◆ **Stored data entries**:

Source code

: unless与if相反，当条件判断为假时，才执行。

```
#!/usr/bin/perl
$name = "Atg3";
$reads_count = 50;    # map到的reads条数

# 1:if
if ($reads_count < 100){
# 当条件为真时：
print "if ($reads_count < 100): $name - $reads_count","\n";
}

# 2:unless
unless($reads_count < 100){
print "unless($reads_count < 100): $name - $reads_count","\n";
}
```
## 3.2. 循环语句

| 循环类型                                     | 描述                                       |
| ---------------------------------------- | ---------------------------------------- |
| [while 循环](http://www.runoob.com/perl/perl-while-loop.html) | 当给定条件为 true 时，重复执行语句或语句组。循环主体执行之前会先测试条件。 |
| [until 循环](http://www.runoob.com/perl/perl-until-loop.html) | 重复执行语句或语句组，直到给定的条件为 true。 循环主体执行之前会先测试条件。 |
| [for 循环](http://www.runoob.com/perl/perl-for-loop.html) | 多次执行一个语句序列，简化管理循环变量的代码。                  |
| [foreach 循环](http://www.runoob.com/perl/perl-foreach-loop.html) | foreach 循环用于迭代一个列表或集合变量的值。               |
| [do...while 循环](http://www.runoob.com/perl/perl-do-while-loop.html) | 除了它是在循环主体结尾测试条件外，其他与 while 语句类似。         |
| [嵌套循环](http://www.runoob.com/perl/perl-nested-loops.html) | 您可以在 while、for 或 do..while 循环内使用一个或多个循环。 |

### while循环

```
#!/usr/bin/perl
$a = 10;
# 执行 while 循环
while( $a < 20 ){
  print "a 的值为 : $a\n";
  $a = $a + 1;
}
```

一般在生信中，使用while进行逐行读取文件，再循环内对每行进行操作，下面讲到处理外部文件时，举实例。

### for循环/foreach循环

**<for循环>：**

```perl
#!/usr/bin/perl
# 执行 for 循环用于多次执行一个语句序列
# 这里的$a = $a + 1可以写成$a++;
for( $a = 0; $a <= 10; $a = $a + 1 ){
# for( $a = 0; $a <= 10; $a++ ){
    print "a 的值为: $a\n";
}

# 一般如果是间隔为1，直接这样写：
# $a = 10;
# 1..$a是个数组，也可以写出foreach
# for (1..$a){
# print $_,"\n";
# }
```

◆ **PROMPT**:
What's needed is a word-for-word restatement of all the entries.

◆ **SOLVED EXERCISE**:
Source code

: unless与if相反，当条件判断为假时，才执行。

```
#!/usr/bin/perl
$name = "Atg3";
$reads_count = 50;    # map到的reads条数

# 1:if
if ($reads_count < 100){
# 当条件为真时：
print "if ($reads_count < 100): $name - $reads_count","\n";
}

# 2:unless
unless($reads_count < 100){
print "unless($reads_count < 100): $name - $reads_count","\n";
}
```
## 3.2. 循环语句

| 循环类型                                     | 描述                                       |
| ---------------------------------------- | ---------------------------------------- |
| [while 循环](http://www.runoob.com/perl/perl-while-loop.html) | 当给定条件为 true 时，重复执行语句或语句组。循环主体执行之前会先测试条件。 |
| [until 循环](http://www.runoob.com/perl/perl-until-loop.html) | 重复执行语句或语句组，直到给定的条件为 true。 循环主体执行之前会先测试条件。 |
| [for 循环](http://www.runoob.com/perl/perl-for-loop.html) | 多次执行一个语句序列，简化管理循环变量的代码。                  |
| [foreach 循环](http://www.runoob.com/perl/perl-foreach-loop.html) | foreach 循环用于迭代一个列表或集合变量的值。               |
| [do...while 循环](http://www.runoob.com/perl/perl-do-while-loop.html) | 除了它是在循环主体结尾测试条件外，其他与 while 语句类似。         |
| [嵌套循环](http://www.runoob.com/perl/perl-nested-loops.html) | 您可以在 while、for 或 do..while 循环内使用一个或多个循环。 |

### while循环

```
#!/usr/bin/perl
$a = 10;
# 执行 while 循环
while( $a < 20 ){
  print "a 的值为 : $a\n";
  $a = $a + 1;
}
```

一般在生信中，使用while进行逐行读取文件，再循环内对每行进行操作，下面讲到处理外部文件时，举实例。

### for循环/foreach循环

**<for循环>：**

```perl
#!/usr/bin/perl
# 执行 for 循环用于多次执行一个语句序列
# 这里的$a = $a + 1可以写成$a++;
for( $a = 0; $a <= 10; $a = $a + 1 ){
# for( $a = 0; $a <= 10; $a++ ){
    print "a 的值为: $a\n";
}

# 一般如果是间隔为1，直接这样写：
# $a = 10;
# 1..$a是个数组，也可以写出foreach
# for (1..$a){
# print $_,"\n";
# }
```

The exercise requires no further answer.